On 15th September, 1975 the assessee submitted a price list showing the assessable value of the dyes manufactured by it on the basis of the wholesale price charged by it to Atul Products Limited and Crescent Dyes and Chemicals Limited. The Superintendent of Central Excise demanded certain information from the assessee with a view to satisfying himself as regards the correctness of the price list submitted by the assessee and the requisite in formation was furnished by the assessee by its letter dated 23rd September, 1975. Thereafter correspondence ensued between the assessee on the one hand and the Superintendent of Central Excise on the other and ultimately on 29th October, 1975 the Assistant Collector of Central Excise approved the price list submitted by the assessee.
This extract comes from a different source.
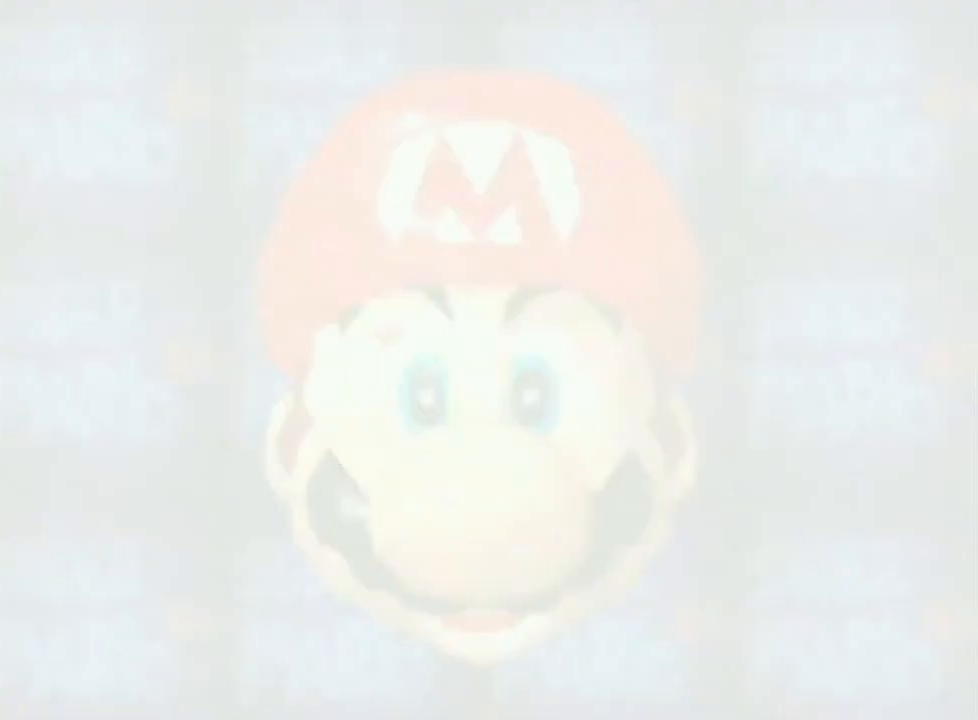
{"buttons": ["START"], "left_stick": "center", "events": [[33, "START", "up"], [67, "A", "up"], [433, "START", "down"]]}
The assessee thereafter went on clearing the dyes manufactured by it after payment of excise duty on the basis of the price list submitted by the assessee and approved by the Assistant Collector. Then again some further correspondence took place between the assessee and the Central Excise Authorities by which certain information demanded by the Central Excise Authorities 936 was supplied by the assessee. The Superintendent of Central Excise, however, issued a notice to the assessee an 31st July, 1976 calling upon the assessee to show cause why the earlier decision of the Assistant Collector approving the price list should not be reviewed on the ground that the assessee on the one hand and Atul Products Limited and Crescent Dyes and Chemicals Limited on the other were "related persons" and the assessable value of the dyes manufactured by the assessee was, therefore, liable to be calculated on the basis of the price at which Atul Products Limited and Crescent Dyes and Chemicals Limited sold the dyes to the dealers and the consumers. The assessee was required to show cause why the differential duty worked out on the basis of the selling price charged by Atul Products Limited and Crescent Dyes and Chemicals Limited should not be recovered from the assessee with effect from 1st October, 1975. The assessee in its reply dated 31st August 1976 raised several contentions in answer to the show cause notice and pointed out inter alia that the assessee on the one hand and Atul Products Limited and Crescent Dyes and Chemicals Limited on the other were not "related persons"
within the meaning of the definition of that term contained in sub-clause (c) of sub-section (4) of section 4 of the amended Central Excise and Salt Act, 1944. The Assistant Collector was, however, not satisfied with the explanation offered by the assessee and he ultimately by an order dated 10th December, 1976 reviewed his earlier order of approval of the price list and confirmed the demand differential duty with retrospective effect from 1st October, 1975 and directed the assessee to file a fresh price list on the basis of the selling price charged by Atul Products Limited and Crescent Dyes and Chemicals Limited. The demand for differential duty computed by the Superintendent of Central Excise for the period from 1st October, 1975 to 31st December, 1976 came to an aggregate amount of Rs. 1,17,77,737,65. The assessee thereupon filed a writ petition in the High Court of Gujarat challenging the validity of the demand made by the Assistant Collector and in the meanwhile also preferred an appeal before the Appellate Collector. The Appellate Collector rejected the appeal of the assessee without examining the merits of the grounds raised by the assessee since he took the view that all these grounds would be decided in the writ petition pending before the High Court and no useful purpose would be served by his considering the self-same grounds.
937
The assessee urged several grounds in support of the writ petition before the High Court but it is not necessary to refer to them in detail, because the High Court ultimately decided the writ petition in favour of the assessee only on two grounds and it will, therefore, be enough if we refer to those two grounds alone and consider whether the decision of the High Court is correct in so for as it decided those two grounds in favour of the assessee. The first ground was that the concept of "related person"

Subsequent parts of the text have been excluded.